Suncrest Going Downhill

Well, not physically. At least not yet. Financially is another matter. It has defaulted on $58 million in loans from Zions Bank, and on Friday it dived into Chapter 11. The developer is shopping the project, and Zions says it will continue to fund it (Little choice there. Unless the development is built out, it won't come close to securing the loans.), so the homeowners up there don't have to worry about those issues for now. They should worry, though, about the causes of the bankruptcy.

The recent real estate downturn had an impact on SunCrest, but it isn't what sank it. SunCrest is embroiled in a series of lawsuits arising from the fact that the whole thing is built on a sandpile. There's a reason there are sand and gravel pits all around Traverse Ridge (There's a fault line up at the east end, too, but I'm not going there right now.). But the project was greenlighted anyway, and the inevitable result was a pile of lawsuits over deteriorating streets, inadequate water retention and drainage, and whether the houses themselves will one day come slaloming down the hillside. Default and bankruptcy loomed from the start.

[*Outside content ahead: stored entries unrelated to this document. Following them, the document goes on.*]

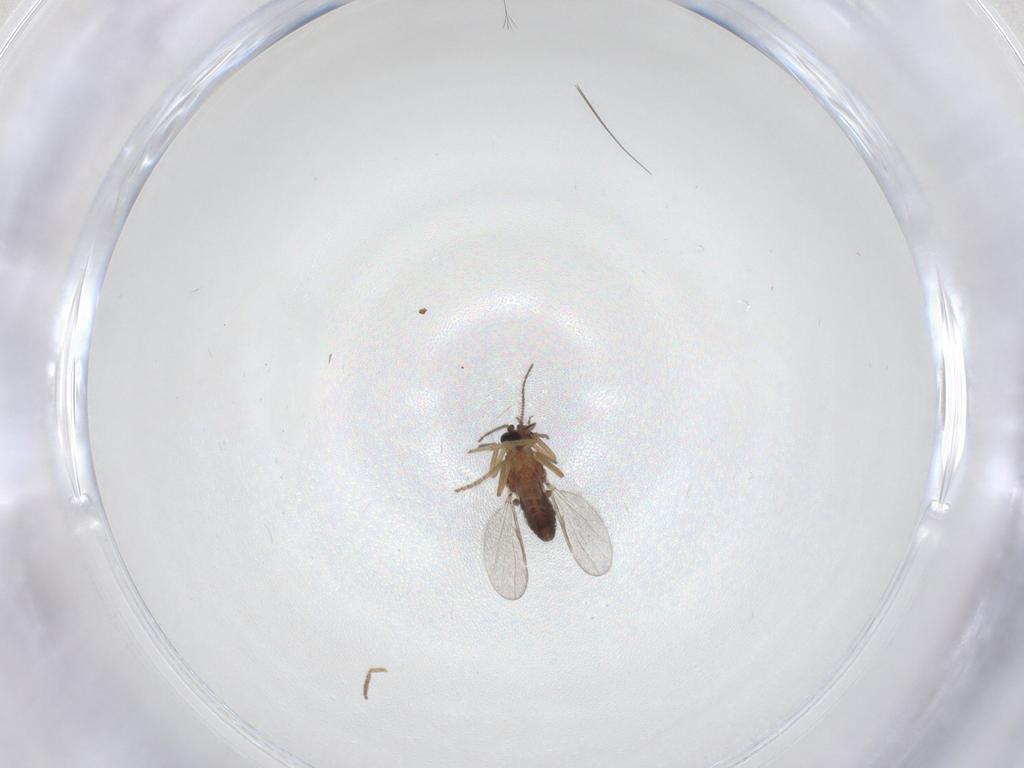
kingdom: Animalia
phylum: Arthropoda
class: Insecta
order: Diptera
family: Ceratopogonidae
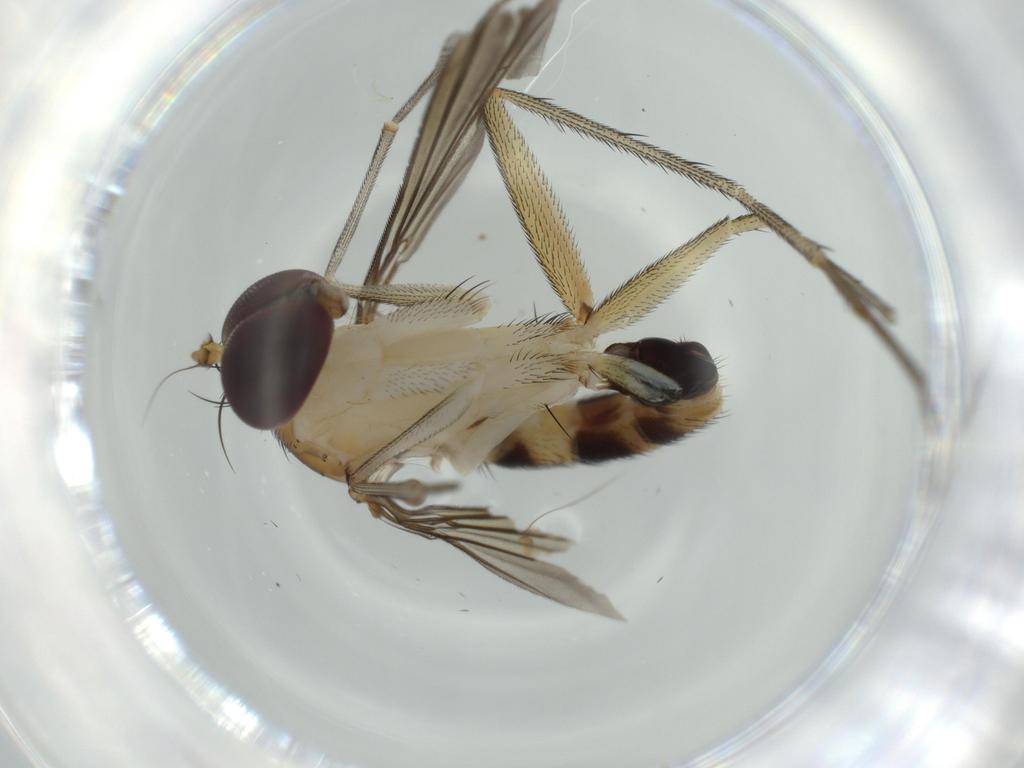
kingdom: Animalia
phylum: Arthropoda
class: Insecta
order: Diptera
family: Dolichopodidae
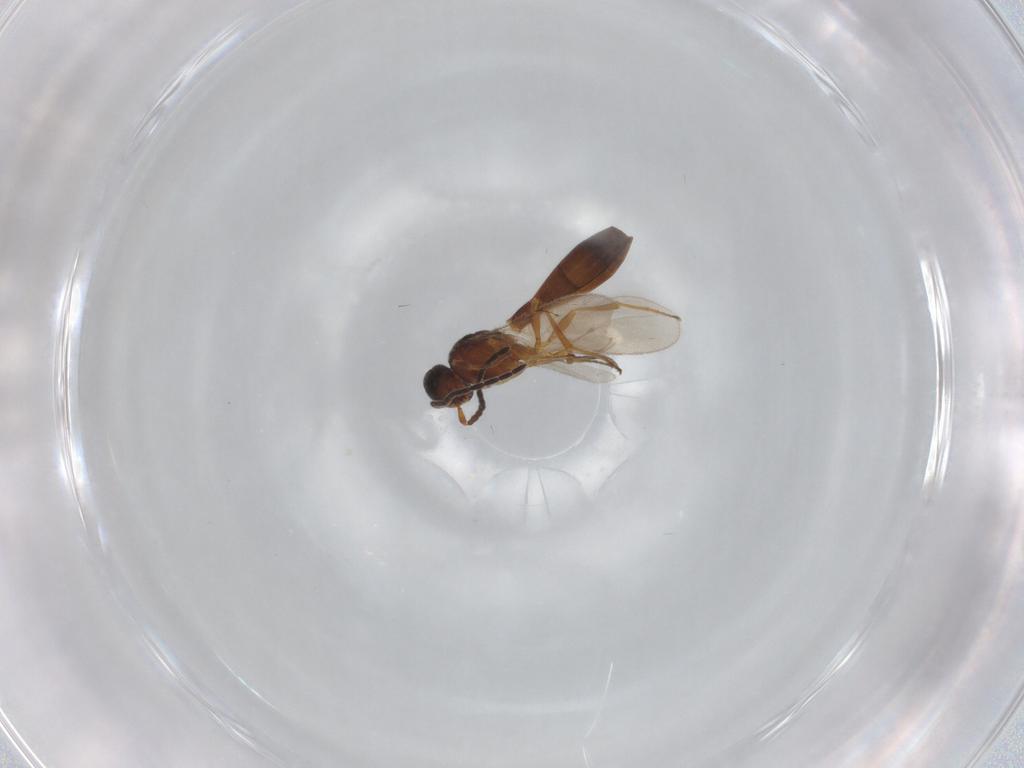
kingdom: Animalia
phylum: Arthropoda
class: Insecta
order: Hymenoptera
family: Scelionidae
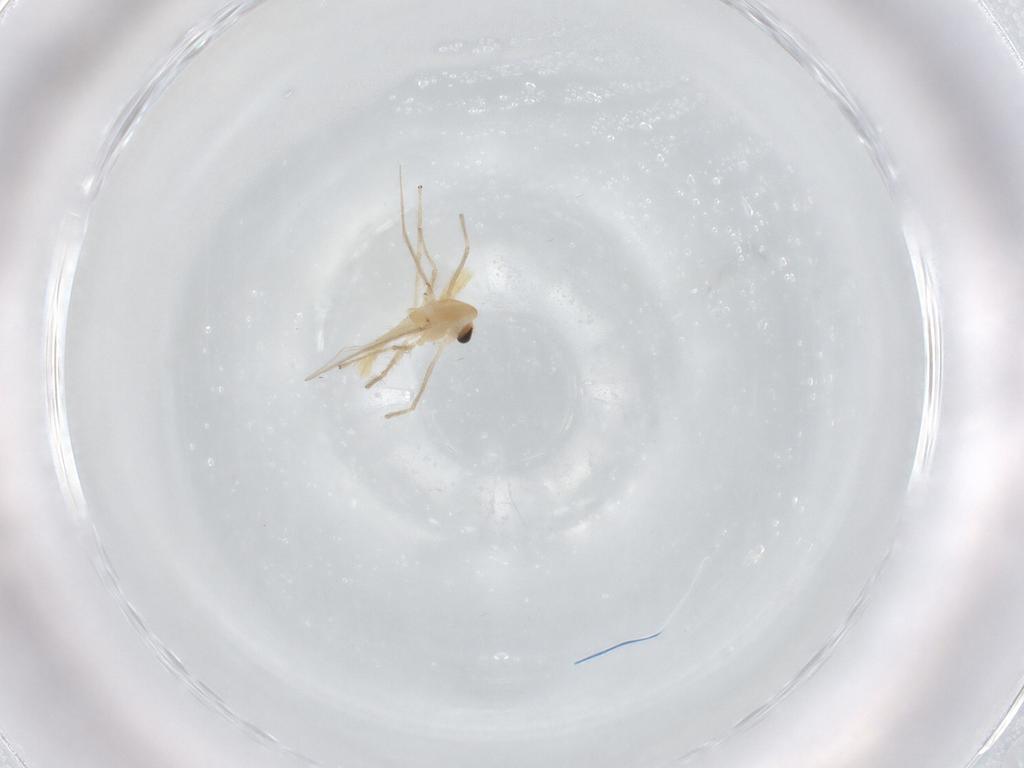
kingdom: Animalia
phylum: Arthropoda
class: Insecta
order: Diptera
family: Chironomidae
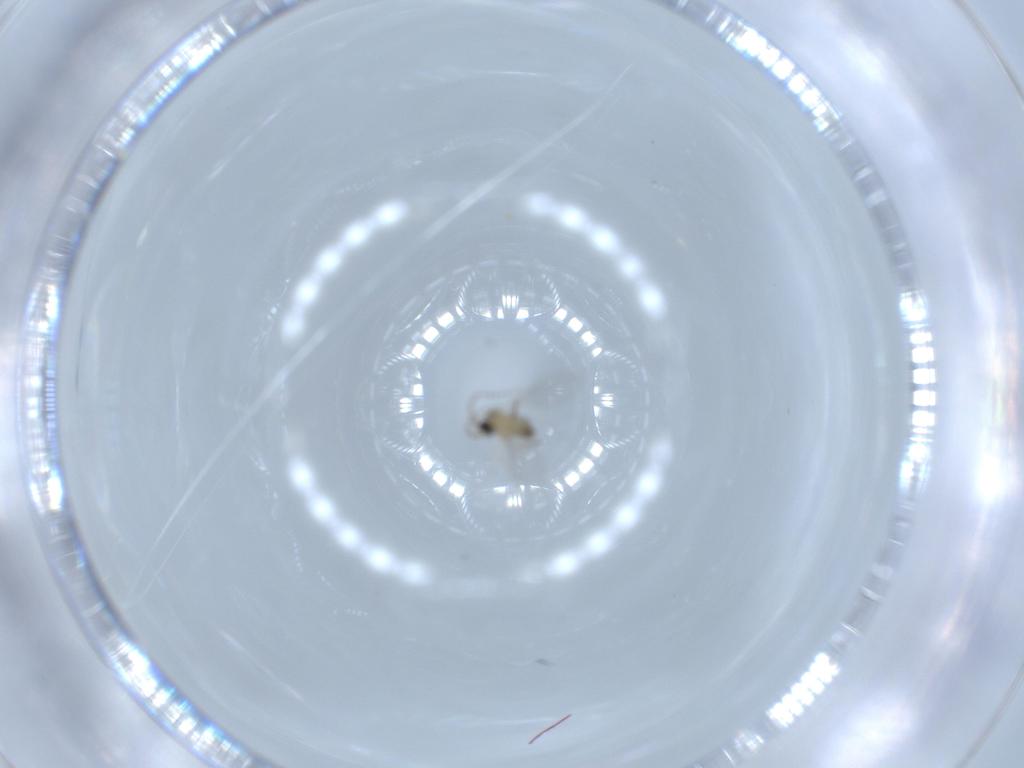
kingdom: Animalia
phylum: Arthropoda
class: Insecta
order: Diptera
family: Cecidomyiidae
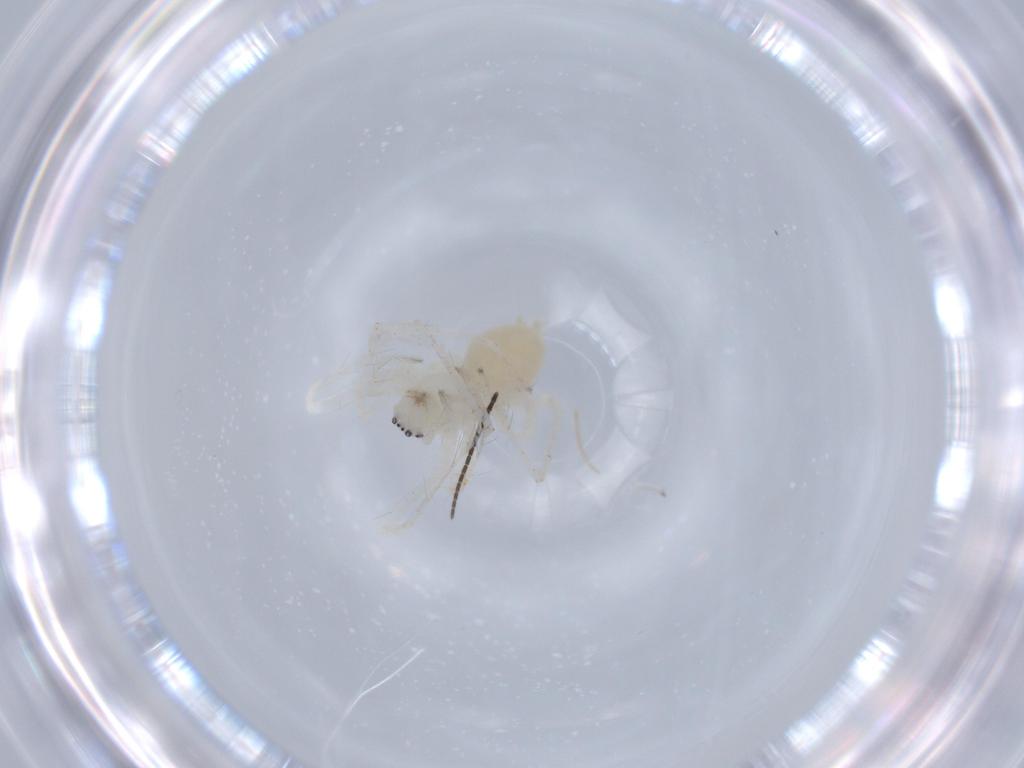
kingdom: Animalia
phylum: Arthropoda
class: Arachnida
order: Araneae
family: Anyphaenidae
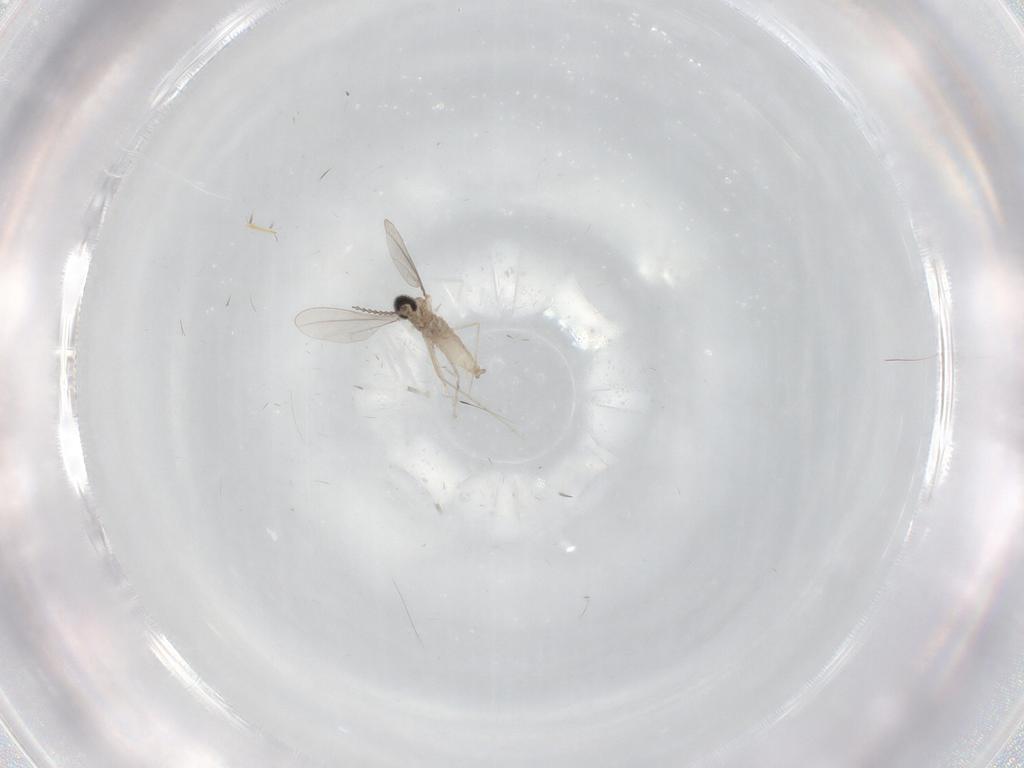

Over 20 years ago, as the houses went marching up the benches in the Avenues and Olympus and Canyon Coves, people talked blue-lining (setting an arbitrary "do not build" mark at a certain elevation). I told them not to bother because such restrictions always get tossed out in court. What was needed was an engineer putting his liability insurance behind the geological stability of a project. That and bonding would have stopped the riskier projects or at least provided funding for fixes. Wasn't done, though, and now the bench communities are finding that Yeats was right and things really do fall apart.

I seem to recall a parable about building your house on sand.